Please transcribe the data that follows without the pictures, keeping every word the same.

--- START ---

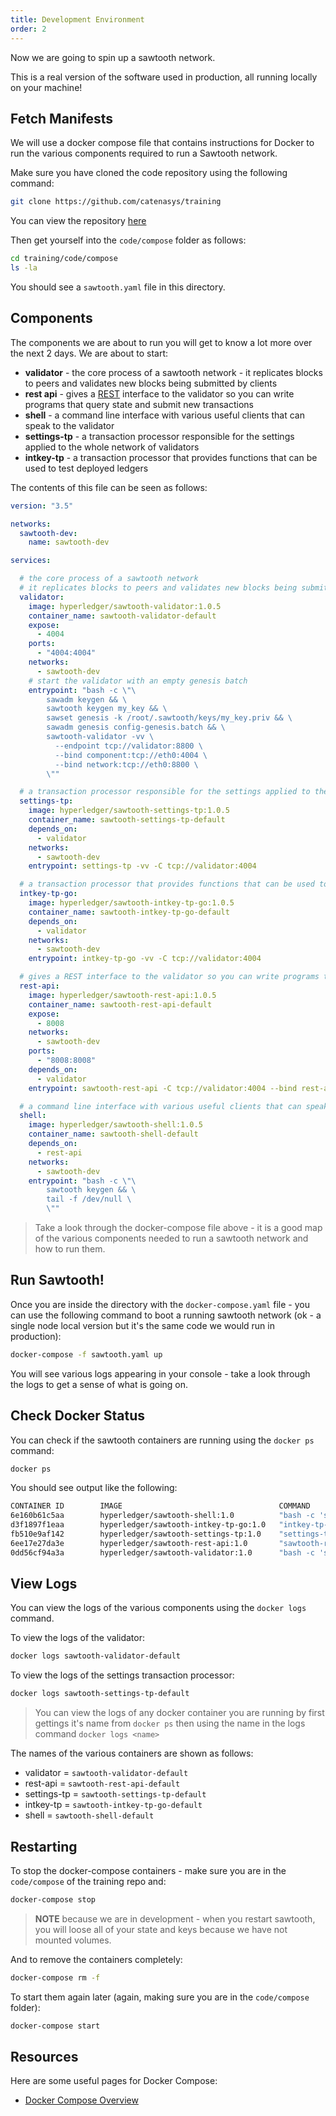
 ```yaml
---
title: Development Environment
order: 2
---
```


Now we are going to spin up a sawtooth network.

This is a real version of the software used in production, all running locally on your machine!

## Fetch Manifests

We will use a docker compose file that contains instructions for Docker to run the various components required to run a Sawtooth network.

Make sure you have cloned the code repository using the following command:

```bash
git clone https://github.com/catenasys/training
```

You can view the repository [here](https://github.com/catenasys/training)

Then get yourself into the `code/compose` folder as follows:

```bash
cd training/code/compose
ls -la
```

You should see a `sawtooth.yaml` file in this directory.

## Components

The components we are about to run you will get to know a lot more over the next 2 days.  We are about to start:

 * **validator** - the core process of a sawtooth network - it replicates blocks to peers and validates new blocks being submitted by clients
 * **rest api** - gives a [REST](https://en.wikipedia.org/wiki/Representational_state_transfer) interface to the validator so you can write programs that query state and submit new transactions
 * **shell** - a command line interface with various useful clients that can speak to the validator
 * **settings-tp** - a transaction processor responsible for the settings applied to the whole network of validators
 * **intkey-tp** - a transaction processor that provides functions that can be used to test deployed ledgers

The contents of this file can be seen as follows:

```yaml
version: "3.5"

networks:
  sawtooth-dev:
    name: sawtooth-dev

services:

  # the core process of a sawtooth network
  # it replicates blocks to peers and validates new blocks being submitted by clients
  validator:
    image: hyperledger/sawtooth-validator:1.0.5
    container_name: sawtooth-validator-default
    expose:
      - 4004
    ports:
      - "4004:4004"
    networks:
      - sawtooth-dev
    # start the validator with an empty genesis batch
    entrypoint: "bash -c \"\
        sawadm keygen && \
        sawtooth keygen my_key && \
        sawset genesis -k /root/.sawtooth/keys/my_key.priv && \
        sawadm genesis config-genesis.batch && \
        sawtooth-validator -vv \
          --endpoint tcp://validator:8800 \
          --bind component:tcp://eth0:4004 \
          --bind network:tcp://eth0:8800 \
        \""

  # a transaction processor responsible for the settings applied to the whole network of validators
  settings-tp:
    image: hyperledger/sawtooth-settings-tp:1.0.5
    container_name: sawtooth-settings-tp-default
    depends_on:
      - validator
    networks:
      - sawtooth-dev
    entrypoint: settings-tp -vv -C tcp://validator:4004

  # a transaction processor that provides functions that can be used to test deployed ledgers
  intkey-tp-go:
    image: hyperledger/sawtooth-intkey-tp-go:1.0.5
    container_name: sawtooth-intkey-tp-go-default
    depends_on:
      - validator
    networks:
      - sawtooth-dev
    entrypoint: intkey-tp-go -vv -C tcp://validator:4004

  # gives a REST interface to the validator so you can write programs that query state and submit new transactions
  rest-api:
    image: hyperledger/sawtooth-rest-api:1.0.5
    container_name: sawtooth-rest-api-default
    expose:
      - 8008
    networks:
      - sawtooth-dev
    ports:
      - "8008:8008"
    depends_on:
      - validator
    entrypoint: sawtooth-rest-api -C tcp://validator:4004 --bind rest-api:8008

  # a command line interface with various useful clients that can speak to the validator
  shell:
    image: hyperledger/sawtooth-shell:1.0.5
    container_name: sawtooth-shell-default
    depends_on:
      - rest-api
    networks:
      - sawtooth-dev
    entrypoint: "bash -c \"\
        sawtooth keygen && \
        tail -f /dev/null \
        \""
```

> Take a look through the docker-compose file above - it is a good map of the various components needed to run a sawtooth network and how to run them.

## Run Sawtooth!

Once you are inside the directory with the `docker-compose.yaml` file - you can use the following command to boot a running sawtooth network (ok - a single node local version but it's the same code we would run in production):

```bash
docker-compose -f sawtooth.yaml up
```

You will see various logs appearing in your console - take a look through the logs to get a sense of what is going on.

## Check Docker Status

You can check if the sawtooth containers are running using the `docker ps` command:

```bash
docker ps
```

You should see output like the following:

```bash
CONTAINER ID        IMAGE                                   COMMAND                  CREATED             STATUS              PORTS                              NAMES
6e160b61c5aa        hyperledger/sawtooth-shell:1.0          "bash -c 'sawtooth k…"   2 minutes ago       Up 2 minutes        4004/tcp, 8008/tcp                 sawtooth-shell-default
d3f1897f1eaa        hyperledger/sawtooth-intkey-tp-go:1.0   "intkey-tp-go -vv -C…"   2 minutes ago       Up 2 minutes                                           sawtooth-intkey-tp-go-default
fb510e9af142        hyperledger/sawtooth-settings-tp:1.0    "settings-tp -vv -C …"   2 minutes ago       Up 2 minutes        4004/tcp                           sawtooth-settings-tp-default
6ee17e27da3e        hyperledger/sawtooth-rest-api:1.0       "sawtooth-rest-api -…"   2 minutes ago       Up 2 minutes        4004/tcp, 0.0.0.0:8008->8008/tcp   sawtooth-rest-api-default
0dd56cf94a3a        hyperledger/sawtooth-validator:1.0      "bash -c 'sawadm key…"   2 minutes ago       Up 2 minutes        0.0.0.0:4004->4004/tcp             sawtooth-validator-default
```

## View Logs

You can view the logs of the various components using the `docker logs` command.

To view the logs of the validator:

```bash
docker logs sawtooth-validator-default
```

To view the logs of the settings transaction processor:

```bash
docker logs sawtooth-settings-tp-default
```

> You can view the logs of any docker container you are running by first gettings it's name from `docker ps` then using the name in the logs command `docker logs <name>`

The names of the various containers are shown as follows:

 * validator = `sawtooth-validator-default`
 * rest-api = `sawtooth-rest-api-default`
 * settings-tp = `sawtooth-settings-tp-default`
 * intkey-tp = `sawtooth-intkey-tp-go-default`
 * shell = `sawtooth-shell-default`

## Restarting

To stop the docker-compose containers - make sure you are in the `code/compose` of the training repo and:

```bash
docker-compose stop
```

> **NOTE** because we are in development - when you restart sawtooth, you will loose all of your state and keys because we have not mounted volumes.  

And to remove the containers completely:

```bash
docker-compose rm -f
```

To start them again later (again, making sure you are in the `code/compose` folder):

```bash
docker-compose start
```

## Resources

Here are some useful pages for Docker Compose:

 * [Docker Compose Overview](https://docs.docker.com/compose/overview/)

--- END ---

▶ Result of the exercise
 ```yaml
---
title: Development Environment
order: 2
---
```


Now we are going to spin up a sawtooth network.

This is a real version of the software used in production, all running locally on your machine!

## Fetch Manifests

We will use a docker compose file that contains instructions for Docker to run the various components required to run a Sawtooth network.

Make sure you have cloned the code repository using the following command:

```bash
git clone https://github.com/catenasys/training
```

You can view the repository [here](https://github.com/catenasys/training)

Then get yourself into the `code/compose` folder as follows:

```bash
cd training/code/compose
ls -la
```

You should see a `sawtooth.yaml` file in this directory.

## Components

The components we are about to run you will get to know a lot more over the next 2 days.  We are about to start:

 * **validator** - the core process of a sawtooth network - it replicates blocks to peers and validates new blocks being submitted by clients
 * **rest api** - gives a [REST](https://en.wikipedia.org/wiki/Representational_state_transfer) interface to the validator so you can write programs that query state and submit new transactions
 * **shell** - a command line interface with various useful clients that can speak to the validator
 * **settings-tp** - a transaction processor responsible for the settings applied to the whole network of validators
 * **intkey-tp** - a transaction processor that provides functions that can be used to test deployed ledgers

The contents of this file can be seen as follows:

```yaml
version: "3.5"

networks:
  sawtooth-dev:
    name: sawtooth-dev

services:

  # the core process of a sawtooth network
  # it replicates blocks to peers and validates new blocks being submitted by clients
  validator:
    image: hyperledger/sawtooth-validator:1.0.5
    container_name: sawtooth-validator-default
    expose:
      - 4004
    ports:
      - "4004:4004"
    networks:
      - sawtooth-dev
    # start the validator with an empty genesis batch
    entrypoint: "bash -c \"\
        sawadm keygen && \
        sawtooth keygen my_key && \
        sawset genesis -k /root/.sawtooth/keys/my_key.priv && \
        sawadm genesis config-genesis.batch && \
        sawtooth-validator -vv \
          --endpoint tcp://validator:8800 \
          --bind component:tcp://eth0:4004 \
          --bind network:tcp://eth0:8800 \
        \""

  # a transaction processor responsible for the settings applied to the whole network of validators
  settings-tp:
    image: hyperledger/sawtooth-settings-tp:1.0.5
    container_name: sawtooth-settings-tp-default
    depends_on:
      - validator
    networks:
      - sawtooth-dev
    entrypoint: settings-tp -vv -C tcp://validator:4004

  # a transaction processor that provides functions that can be used to test deployed ledgers
  intkey-tp-go:
    image: hyperledger/sawtooth-intkey-tp-go:1.0.5
    container_name: sawtooth-intkey-tp-go-default
    depends_on:
      - validator
    networks:
      - sawtooth-dev
    entrypoint: intkey-tp-go -vv -C tcp://validator:4004

  # gives a REST interface to the validator so you can write programs that query state and submit new transactions
  rest-api:
    image: hyperledger/sawtooth-rest-api:1.0.5
    container_name: sawtooth-rest-api-default
    expose:
      - 8008
    networks:
      - sawtooth-dev
    ports:
      - "8008:8008"
    depends_on:
      - validator
    entrypoint: sawtooth-rest-api -C tcp://validator:4004 --bind rest-api:8008

  # a command line interface with various useful clients that can speak to the validator
  shell:
    image: hyperledger/sawtooth-shell:1.0.5
    container_name: sawtooth-shell-default
    depends_on:
      - rest-api
    networks:
      - sawtooth-dev
    entrypoint: "bash -c \"\
        sawtooth keygen && \
        tail -f /dev/null \
        \""
```

> Take a look through the docker-compose file above - it is a good map of the various components needed to run a sawtooth network and how to run them.

## Run Sawtooth!

Once you are inside the directory with the `docker-compose.yaml` file - you can use the following command to boot a running sawtooth network (ok - a single node local version but it's the same code we would run in production):

```bash
docker-compose -f sawtooth.yaml up
```

You will see various logs appearing in your console - take a look through the logs to get a sense of what is going on.

## Check Docker Status

You can check if the sawtooth containers are running using the `docker ps` command:

```bash
docker ps
```

You should see output like the following:

```bash
CONTAINER ID        IMAGE                                   COMMAND                  CREATED             STATUS              PORTS                              NAMES
6e160b61c5aa        hyperledger/sawtooth-shell:1.0          "bash -c 'sawtooth k…"   2 minutes ago       Up 2 minutes        4004/tcp, 8008/tcp                 sawtooth-shell-default
d3f1897f1eaa        hyperledger/sawtooth-intkey-tp-go:1.0   "intkey-tp-go -vv -C…"   2 minutes ago       Up 2 minutes                                           sawtooth-intkey-tp-go-default
fb510e9af142        hyperledger/sawtooth-settings-tp:1.0    "settings-tp -vv -C …"   2 minutes ago       Up 2 minutes        4004/tcp                           sawtooth-settings-tp-default
6ee17e27da3e        hyperledger/sawtooth-rest-api:1.0       "sawtooth-rest-api -…"   2 minutes ago       Up 2 minutes        4004/tcp, 0.0.0.0:8008->8008/tcp   sawtooth-rest-api-default
0dd56cf94a3a        hyperledger/sawtooth-validator:1.0      "bash -c 'sawadm key…"   2 minutes ago       Up 2 minutes        0.0.0.0:4004->4004/tcp             sawtooth-validator-default
```

## View Logs

You can view the logs of the various components using the `docker logs` command.

To view the logs of the validator:

```bash
docker logs sawtooth-validator-default
```

To view the logs of the settings transaction processor:

```bash
docker logs sawtooth-settings-tp-default
```

> You can view the logs of any docker container you are running by first gettings it's name from `docker ps` then using the name in the logs command `docker logs <name>`

The names of the various containers are shown as follows:

 * validator = `sawtooth-validator-default`
 * rest-api = `sawtooth-rest-api-default`
 * settings-tp = `sawtooth-settings-tp-default`
 * intkey-tp = `sawtooth-intkey-tp-go-default`
 * shell = `sawtooth-shell-default`

## Restarting

To stop the docker-compose containers - make sure you are in the `code/compose` of the training repo and:

```bash
docker-compose stop
```

> **NOTE** because we are in development - when you restart sawtooth, you will loose all of your state and keys because we have not mounted volumes.  

And to remove the containers completely:

```bash
docker-compose rm -f
```

To start them again later (again, making sure you are in the `code/compose` folder):

```bash
docker-compose start
```

## Resources

Here are some useful pages for Docker Compose:

 * [Docker Compose Overview](https://docs.docker.com/compose/overview/)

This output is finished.